(di Alessandro Mantovani – Il Fatto Quotidiano) – Per le forze di polizia sarà molto più complicato del lockdown di marzo-aprile. Un conto, spiegano al Viminale, è chiudere tutto riducendo in maniera drastica il traffico su strade, autostrade e treni; tutt’altra cosa saranno le chiusure su base locale, settoriale e oraria che si preparano con il nuovo Dpcm e le ordinanze del ministro della Salute, Roberto Speranza. Per quanto si possa incentivare lo smart working, molti andranno a lavorare, perfino nelle zone cosiddette rosse resteranno aperte le fabbriche e altre attività, in quelle arancioni o verdi, anche una parte delle scuole. Basta pensare alle stazioni: le maggiori hanno un traffico giornaliero medio di centinaia di migliaia di passeggeri che durante il lockdown si era ridotto a poche migliaia e quindi era possibile controllare le autocertificazioni quasi per tutti e fare le multe a chi non l’aveva o aveva scritto cose campate per aria, tipo “devo vedere la fidanzata” o “non posso fare a meno di comprare droga”. Ora invece ce ne saranno decine di migliaia: “Non si potrà nemmeno pensare di chiudere tutti gli accessi in stazioni come Roma Termini, Milano o Napoli Centrale senza creare code. Lo stesso vale per le strade, urbane e non. “Immagini tra il Lodigiano, chiuso, e il Piacentino, che invece dovrebbe rimanere aperto”, spiega un questore con una certa esperienza. A ogni modo si torna all’autocertificazione, di notte e anche di giorno a seconda delle Regioni, per giustificare spostamenti consentiti solo per motivi di lavoro, salute o assoluta necessità. Dal Viminale suggeriscono di compilarla a casa, metterla in tasca, nella borsa o nel portafoglio e poi firmarla.
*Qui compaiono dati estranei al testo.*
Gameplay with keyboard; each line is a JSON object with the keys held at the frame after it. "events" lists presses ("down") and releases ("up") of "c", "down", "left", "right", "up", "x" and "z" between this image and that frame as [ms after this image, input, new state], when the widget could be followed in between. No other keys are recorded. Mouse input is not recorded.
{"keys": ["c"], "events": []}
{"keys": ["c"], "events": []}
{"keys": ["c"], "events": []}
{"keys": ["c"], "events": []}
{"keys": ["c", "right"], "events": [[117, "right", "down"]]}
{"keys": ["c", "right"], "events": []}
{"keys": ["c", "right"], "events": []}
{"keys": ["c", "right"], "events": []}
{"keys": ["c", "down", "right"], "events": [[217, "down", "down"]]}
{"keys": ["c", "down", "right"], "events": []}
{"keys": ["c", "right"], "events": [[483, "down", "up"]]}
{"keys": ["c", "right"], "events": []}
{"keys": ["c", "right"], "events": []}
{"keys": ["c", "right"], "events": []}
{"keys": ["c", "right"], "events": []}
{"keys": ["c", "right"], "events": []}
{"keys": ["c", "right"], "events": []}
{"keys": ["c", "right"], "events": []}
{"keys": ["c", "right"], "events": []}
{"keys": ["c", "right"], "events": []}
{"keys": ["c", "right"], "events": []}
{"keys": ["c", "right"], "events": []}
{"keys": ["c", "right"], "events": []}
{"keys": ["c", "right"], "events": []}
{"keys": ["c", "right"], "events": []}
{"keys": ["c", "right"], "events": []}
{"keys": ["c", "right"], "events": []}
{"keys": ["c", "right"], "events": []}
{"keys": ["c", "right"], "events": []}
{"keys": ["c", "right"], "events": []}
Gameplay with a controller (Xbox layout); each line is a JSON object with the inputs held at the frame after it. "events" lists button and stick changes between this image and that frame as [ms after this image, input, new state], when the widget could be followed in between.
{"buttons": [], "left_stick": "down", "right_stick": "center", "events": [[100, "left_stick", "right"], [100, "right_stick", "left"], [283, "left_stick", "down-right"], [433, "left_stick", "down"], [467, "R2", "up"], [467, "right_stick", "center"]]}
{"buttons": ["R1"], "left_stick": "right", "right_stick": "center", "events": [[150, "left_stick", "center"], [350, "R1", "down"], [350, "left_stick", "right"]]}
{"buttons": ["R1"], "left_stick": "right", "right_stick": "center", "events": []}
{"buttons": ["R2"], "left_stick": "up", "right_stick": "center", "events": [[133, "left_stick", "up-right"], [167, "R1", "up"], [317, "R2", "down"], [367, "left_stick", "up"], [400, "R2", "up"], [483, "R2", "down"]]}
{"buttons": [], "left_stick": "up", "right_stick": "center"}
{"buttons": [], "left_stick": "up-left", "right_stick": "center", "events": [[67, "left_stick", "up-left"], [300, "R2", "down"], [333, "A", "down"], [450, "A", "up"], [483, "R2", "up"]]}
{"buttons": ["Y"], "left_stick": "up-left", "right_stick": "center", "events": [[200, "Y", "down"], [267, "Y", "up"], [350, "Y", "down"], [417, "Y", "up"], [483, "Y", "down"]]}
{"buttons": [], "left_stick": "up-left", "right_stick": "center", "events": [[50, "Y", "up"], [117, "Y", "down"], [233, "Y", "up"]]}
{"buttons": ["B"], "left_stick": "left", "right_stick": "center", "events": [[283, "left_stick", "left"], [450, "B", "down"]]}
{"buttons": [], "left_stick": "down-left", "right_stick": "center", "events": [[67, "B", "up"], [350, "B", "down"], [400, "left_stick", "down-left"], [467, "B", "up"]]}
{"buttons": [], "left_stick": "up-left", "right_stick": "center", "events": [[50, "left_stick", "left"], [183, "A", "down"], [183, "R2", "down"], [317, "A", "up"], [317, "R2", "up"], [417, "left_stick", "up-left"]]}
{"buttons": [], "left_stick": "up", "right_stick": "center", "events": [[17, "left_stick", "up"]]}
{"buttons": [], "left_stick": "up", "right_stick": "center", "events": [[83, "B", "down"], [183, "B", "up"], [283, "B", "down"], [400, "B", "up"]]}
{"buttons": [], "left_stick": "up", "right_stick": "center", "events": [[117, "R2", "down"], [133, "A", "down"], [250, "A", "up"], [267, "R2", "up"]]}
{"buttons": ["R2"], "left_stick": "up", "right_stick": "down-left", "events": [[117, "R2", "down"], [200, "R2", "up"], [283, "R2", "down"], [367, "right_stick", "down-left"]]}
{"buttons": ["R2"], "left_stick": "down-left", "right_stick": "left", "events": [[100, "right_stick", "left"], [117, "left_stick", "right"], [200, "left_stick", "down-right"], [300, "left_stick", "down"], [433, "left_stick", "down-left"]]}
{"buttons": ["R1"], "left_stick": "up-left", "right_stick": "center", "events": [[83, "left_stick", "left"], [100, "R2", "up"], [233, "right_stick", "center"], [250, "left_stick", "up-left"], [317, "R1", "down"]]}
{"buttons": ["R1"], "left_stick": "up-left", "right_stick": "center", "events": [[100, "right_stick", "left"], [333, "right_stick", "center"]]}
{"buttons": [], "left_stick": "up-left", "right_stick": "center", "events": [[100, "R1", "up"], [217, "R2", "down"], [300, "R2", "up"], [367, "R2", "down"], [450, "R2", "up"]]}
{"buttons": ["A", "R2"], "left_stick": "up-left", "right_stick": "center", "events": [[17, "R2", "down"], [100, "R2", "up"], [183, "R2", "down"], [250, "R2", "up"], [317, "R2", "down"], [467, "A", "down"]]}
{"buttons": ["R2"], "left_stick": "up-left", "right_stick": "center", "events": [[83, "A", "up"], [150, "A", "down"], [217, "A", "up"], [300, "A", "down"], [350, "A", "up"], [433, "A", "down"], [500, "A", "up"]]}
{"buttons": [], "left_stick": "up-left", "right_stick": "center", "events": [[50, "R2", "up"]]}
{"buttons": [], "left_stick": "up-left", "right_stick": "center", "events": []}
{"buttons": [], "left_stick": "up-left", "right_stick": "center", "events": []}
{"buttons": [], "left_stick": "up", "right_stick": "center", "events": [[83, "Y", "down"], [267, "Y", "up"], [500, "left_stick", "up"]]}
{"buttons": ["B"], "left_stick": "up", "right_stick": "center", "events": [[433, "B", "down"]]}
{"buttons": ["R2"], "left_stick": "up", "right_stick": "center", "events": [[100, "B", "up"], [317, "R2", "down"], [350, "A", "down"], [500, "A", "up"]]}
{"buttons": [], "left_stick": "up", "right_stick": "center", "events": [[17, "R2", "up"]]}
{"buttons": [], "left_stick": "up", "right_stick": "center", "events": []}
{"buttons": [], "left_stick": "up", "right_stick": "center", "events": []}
Ovviamente nessuno immagina di cinturare le zone “rosse” con i carabinieri o anche i soldati dell’Esercito come se si trattasse di Codogno (Lodi) o Vo’ Euganeo (Padova) nel febbraio scorso. I posti di blocco ci saranno, ma “i controlli potranno essere solo a campione”, spiegano al ministero dell’Interno. Le modalità, non appena saranno emanati i provvedimenti, le stabilirà una circolare del capo di gabinetto, prefetto Bruno Frattasi, d’intesa con la ministra Luciana Lamorgese. Poi il capo della polizia Franco Gabrielli le tradurrà in indicazioni operative per le questure.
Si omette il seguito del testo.